• **Your goal**: Go through the records and count the lines where the string "middle" occurs. Reply with the number only.
Given data: Begin
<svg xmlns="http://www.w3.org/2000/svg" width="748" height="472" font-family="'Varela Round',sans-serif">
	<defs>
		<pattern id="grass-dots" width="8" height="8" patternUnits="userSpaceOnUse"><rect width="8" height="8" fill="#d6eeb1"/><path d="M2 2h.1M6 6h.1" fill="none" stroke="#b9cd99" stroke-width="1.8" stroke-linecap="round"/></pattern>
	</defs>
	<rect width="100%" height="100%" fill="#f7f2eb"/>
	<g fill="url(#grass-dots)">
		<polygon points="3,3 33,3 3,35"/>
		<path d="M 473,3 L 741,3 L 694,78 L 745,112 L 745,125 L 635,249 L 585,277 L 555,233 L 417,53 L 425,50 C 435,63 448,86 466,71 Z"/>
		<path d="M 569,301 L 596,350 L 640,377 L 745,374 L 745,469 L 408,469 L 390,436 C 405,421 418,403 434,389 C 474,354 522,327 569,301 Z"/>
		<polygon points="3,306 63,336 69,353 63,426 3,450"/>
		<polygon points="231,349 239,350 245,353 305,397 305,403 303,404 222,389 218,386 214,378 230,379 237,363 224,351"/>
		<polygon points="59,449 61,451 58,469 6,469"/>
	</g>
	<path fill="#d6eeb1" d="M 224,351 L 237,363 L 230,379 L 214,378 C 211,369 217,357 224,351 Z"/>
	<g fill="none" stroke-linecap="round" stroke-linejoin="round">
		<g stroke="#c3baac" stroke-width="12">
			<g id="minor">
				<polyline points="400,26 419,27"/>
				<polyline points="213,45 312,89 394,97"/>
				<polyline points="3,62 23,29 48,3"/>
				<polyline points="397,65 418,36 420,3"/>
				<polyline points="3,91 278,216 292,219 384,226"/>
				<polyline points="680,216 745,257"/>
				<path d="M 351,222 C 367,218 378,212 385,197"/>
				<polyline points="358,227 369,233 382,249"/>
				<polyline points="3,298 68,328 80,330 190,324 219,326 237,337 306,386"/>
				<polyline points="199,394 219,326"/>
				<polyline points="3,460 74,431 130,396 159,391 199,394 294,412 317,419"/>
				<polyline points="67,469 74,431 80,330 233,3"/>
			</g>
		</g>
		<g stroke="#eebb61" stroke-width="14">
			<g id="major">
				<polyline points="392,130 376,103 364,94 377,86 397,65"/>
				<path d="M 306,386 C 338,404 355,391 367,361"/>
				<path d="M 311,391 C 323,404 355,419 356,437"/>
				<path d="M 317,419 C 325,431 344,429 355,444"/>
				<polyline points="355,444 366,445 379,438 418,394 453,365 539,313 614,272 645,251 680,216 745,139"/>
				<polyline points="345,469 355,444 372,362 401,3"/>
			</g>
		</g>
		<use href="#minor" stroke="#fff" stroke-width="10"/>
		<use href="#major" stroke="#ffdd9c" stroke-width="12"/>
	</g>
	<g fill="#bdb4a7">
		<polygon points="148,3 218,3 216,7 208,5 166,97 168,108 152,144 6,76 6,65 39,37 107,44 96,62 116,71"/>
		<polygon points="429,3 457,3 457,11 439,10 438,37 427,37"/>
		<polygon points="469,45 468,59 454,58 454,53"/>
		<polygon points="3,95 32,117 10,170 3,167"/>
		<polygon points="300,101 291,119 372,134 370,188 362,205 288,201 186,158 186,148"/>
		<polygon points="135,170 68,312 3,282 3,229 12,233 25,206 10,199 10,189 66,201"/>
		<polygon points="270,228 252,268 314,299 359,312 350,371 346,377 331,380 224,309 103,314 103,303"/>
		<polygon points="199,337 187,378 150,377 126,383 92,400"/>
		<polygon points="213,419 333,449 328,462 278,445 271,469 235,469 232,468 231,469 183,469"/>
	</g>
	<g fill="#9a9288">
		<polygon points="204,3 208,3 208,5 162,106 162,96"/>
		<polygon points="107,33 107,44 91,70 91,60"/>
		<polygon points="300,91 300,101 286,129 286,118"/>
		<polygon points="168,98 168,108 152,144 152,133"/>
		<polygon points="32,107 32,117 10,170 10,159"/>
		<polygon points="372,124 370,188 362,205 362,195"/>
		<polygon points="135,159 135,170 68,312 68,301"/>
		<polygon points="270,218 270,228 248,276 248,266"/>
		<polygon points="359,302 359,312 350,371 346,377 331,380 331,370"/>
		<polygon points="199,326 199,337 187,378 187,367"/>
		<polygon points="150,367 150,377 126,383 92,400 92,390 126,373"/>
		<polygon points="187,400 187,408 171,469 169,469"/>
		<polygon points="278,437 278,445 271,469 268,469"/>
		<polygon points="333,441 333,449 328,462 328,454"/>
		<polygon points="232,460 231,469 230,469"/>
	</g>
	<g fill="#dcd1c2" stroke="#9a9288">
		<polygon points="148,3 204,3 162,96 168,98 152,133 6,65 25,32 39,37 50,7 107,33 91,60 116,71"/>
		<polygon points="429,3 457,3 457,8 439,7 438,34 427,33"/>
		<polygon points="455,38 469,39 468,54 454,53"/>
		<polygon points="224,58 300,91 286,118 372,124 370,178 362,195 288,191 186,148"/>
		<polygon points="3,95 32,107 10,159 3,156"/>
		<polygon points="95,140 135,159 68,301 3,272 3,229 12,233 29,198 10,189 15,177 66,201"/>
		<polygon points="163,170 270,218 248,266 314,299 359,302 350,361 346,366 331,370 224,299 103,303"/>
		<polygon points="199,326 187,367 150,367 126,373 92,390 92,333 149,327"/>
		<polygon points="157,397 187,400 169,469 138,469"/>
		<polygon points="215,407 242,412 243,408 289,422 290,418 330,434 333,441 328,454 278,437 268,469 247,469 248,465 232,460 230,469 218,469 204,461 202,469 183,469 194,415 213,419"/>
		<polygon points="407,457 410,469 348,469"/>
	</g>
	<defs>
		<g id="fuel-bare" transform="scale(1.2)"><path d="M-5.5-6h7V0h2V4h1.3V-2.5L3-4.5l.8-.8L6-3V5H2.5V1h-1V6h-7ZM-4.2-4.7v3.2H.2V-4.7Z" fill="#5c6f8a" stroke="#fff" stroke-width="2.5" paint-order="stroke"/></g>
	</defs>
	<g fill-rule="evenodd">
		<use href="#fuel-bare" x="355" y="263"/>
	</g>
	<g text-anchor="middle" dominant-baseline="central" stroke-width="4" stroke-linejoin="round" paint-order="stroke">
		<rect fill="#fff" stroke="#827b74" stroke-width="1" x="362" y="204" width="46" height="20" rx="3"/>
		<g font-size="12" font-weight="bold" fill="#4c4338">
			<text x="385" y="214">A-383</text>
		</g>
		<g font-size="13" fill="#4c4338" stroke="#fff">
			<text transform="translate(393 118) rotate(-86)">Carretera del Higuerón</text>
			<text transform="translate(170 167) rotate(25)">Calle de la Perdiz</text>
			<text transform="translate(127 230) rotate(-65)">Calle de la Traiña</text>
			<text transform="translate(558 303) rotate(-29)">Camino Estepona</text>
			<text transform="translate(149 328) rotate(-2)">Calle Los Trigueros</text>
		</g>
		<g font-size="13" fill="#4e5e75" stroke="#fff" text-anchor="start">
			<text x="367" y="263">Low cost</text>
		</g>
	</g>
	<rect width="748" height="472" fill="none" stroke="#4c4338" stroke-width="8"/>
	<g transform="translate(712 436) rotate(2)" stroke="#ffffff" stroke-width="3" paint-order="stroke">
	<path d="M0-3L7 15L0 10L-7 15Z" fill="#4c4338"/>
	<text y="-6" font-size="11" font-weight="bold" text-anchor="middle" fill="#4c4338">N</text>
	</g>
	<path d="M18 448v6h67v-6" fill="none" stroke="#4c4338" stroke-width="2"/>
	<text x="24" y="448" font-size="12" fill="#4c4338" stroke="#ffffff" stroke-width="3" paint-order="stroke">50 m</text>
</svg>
Given data: End
• **Problem solution**: 2